RECORD EXTRACTS:
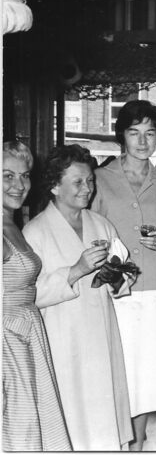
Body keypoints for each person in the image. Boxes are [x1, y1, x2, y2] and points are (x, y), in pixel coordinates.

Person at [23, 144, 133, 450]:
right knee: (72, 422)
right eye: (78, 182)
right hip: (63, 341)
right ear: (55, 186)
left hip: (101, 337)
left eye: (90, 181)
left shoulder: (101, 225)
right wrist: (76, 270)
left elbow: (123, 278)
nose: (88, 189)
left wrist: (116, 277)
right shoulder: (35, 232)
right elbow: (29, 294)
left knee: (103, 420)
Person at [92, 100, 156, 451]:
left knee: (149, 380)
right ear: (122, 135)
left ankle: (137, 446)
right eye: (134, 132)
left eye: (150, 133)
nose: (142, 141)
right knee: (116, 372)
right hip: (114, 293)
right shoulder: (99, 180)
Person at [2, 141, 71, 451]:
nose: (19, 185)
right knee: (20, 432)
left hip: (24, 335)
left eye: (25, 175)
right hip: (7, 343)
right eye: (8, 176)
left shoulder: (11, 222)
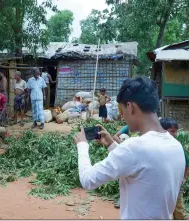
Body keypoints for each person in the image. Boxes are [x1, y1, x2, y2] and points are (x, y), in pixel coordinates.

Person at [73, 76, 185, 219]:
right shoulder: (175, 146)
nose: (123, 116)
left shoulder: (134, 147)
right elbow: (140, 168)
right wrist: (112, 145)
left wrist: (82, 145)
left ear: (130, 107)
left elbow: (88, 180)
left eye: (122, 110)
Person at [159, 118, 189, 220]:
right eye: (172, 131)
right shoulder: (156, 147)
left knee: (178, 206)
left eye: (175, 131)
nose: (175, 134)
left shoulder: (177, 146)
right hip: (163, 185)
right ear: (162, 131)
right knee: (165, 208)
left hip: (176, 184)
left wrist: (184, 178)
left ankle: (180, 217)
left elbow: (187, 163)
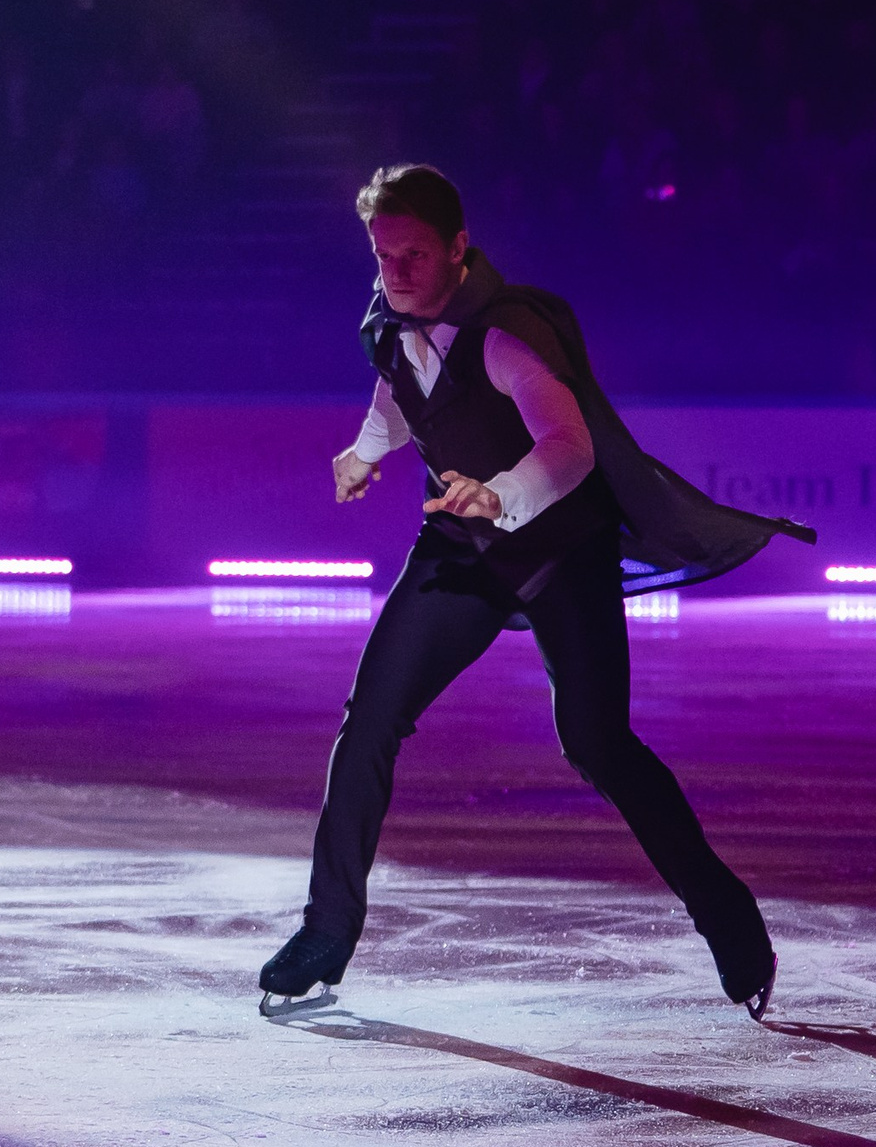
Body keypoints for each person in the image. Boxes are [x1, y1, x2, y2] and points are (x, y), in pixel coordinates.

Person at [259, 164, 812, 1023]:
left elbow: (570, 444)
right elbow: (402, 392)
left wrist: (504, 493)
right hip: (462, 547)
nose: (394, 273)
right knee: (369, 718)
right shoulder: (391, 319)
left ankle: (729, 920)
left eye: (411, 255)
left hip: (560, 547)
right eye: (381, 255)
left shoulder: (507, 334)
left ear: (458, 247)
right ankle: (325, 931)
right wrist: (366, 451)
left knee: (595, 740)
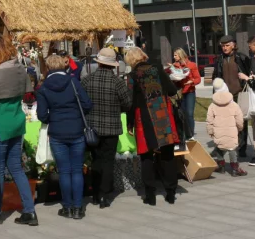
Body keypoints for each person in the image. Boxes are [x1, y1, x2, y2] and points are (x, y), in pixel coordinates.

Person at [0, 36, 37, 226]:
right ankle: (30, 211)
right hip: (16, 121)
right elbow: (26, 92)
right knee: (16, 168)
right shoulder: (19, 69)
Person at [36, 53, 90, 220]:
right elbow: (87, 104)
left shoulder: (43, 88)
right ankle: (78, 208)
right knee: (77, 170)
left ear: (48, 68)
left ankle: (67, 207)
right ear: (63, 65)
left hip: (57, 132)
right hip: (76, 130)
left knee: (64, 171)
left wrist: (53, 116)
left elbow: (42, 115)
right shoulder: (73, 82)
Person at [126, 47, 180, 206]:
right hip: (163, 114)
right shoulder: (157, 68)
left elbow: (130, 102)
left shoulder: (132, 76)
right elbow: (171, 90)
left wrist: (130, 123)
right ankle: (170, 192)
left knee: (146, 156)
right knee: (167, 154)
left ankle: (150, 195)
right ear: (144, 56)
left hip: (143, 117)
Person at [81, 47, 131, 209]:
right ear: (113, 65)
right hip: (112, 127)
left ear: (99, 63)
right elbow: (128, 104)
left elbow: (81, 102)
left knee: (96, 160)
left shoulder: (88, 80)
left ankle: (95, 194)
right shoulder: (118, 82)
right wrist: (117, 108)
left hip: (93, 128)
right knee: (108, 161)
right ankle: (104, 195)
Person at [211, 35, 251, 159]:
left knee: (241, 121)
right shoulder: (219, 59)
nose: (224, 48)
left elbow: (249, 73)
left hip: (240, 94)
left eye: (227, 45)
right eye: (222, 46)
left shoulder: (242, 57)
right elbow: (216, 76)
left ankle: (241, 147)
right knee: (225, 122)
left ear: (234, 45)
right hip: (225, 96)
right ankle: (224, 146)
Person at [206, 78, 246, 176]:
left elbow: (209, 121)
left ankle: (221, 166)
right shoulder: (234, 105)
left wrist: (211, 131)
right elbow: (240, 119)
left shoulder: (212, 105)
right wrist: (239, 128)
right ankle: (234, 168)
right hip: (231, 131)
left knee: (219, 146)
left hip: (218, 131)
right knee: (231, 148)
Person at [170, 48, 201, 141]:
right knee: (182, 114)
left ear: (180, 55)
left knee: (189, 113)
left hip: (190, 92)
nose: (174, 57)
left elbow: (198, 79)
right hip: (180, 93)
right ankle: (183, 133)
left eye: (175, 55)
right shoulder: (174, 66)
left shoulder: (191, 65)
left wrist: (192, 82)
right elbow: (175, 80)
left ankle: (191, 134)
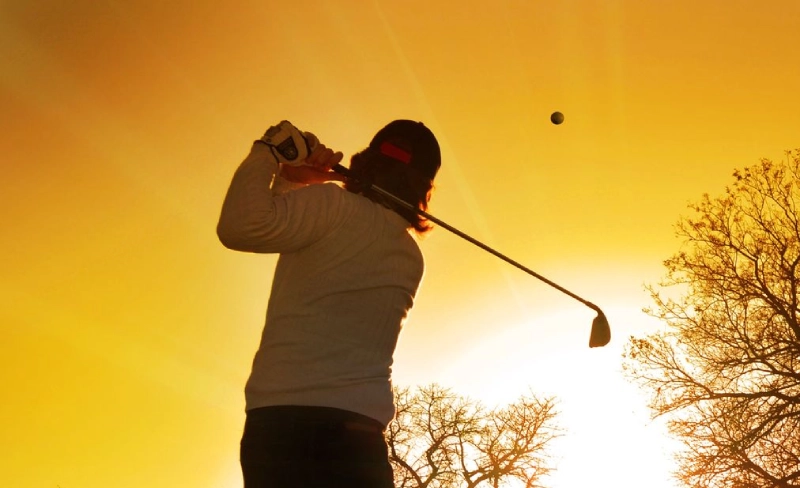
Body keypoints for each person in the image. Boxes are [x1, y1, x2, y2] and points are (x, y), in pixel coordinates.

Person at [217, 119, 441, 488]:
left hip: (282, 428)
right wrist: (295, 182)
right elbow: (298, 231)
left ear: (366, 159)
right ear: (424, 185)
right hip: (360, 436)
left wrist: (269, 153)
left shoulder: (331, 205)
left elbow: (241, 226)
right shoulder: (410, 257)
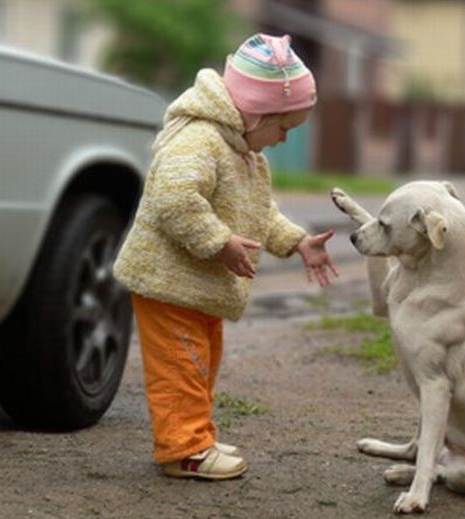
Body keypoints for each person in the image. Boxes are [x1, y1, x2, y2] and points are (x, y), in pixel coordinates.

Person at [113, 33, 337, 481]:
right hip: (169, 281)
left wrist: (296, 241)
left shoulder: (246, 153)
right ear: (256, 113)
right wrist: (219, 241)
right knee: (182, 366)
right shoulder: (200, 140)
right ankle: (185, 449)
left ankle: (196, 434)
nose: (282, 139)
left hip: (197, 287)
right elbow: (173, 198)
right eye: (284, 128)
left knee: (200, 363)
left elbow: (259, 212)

EXERCISE: From the line containing "right ankle: (185, 449)" down to the last line of the data above, copy every line exactly; leave out all other lines.

OUTPUT OF THE EXERCISE:
right ankle: (185, 449)
left ankle: (196, 434)
nose: (282, 139)
left hip: (197, 287)
right elbow: (173, 198)
right eye: (284, 128)
left knee: (200, 363)
left elbow: (259, 212)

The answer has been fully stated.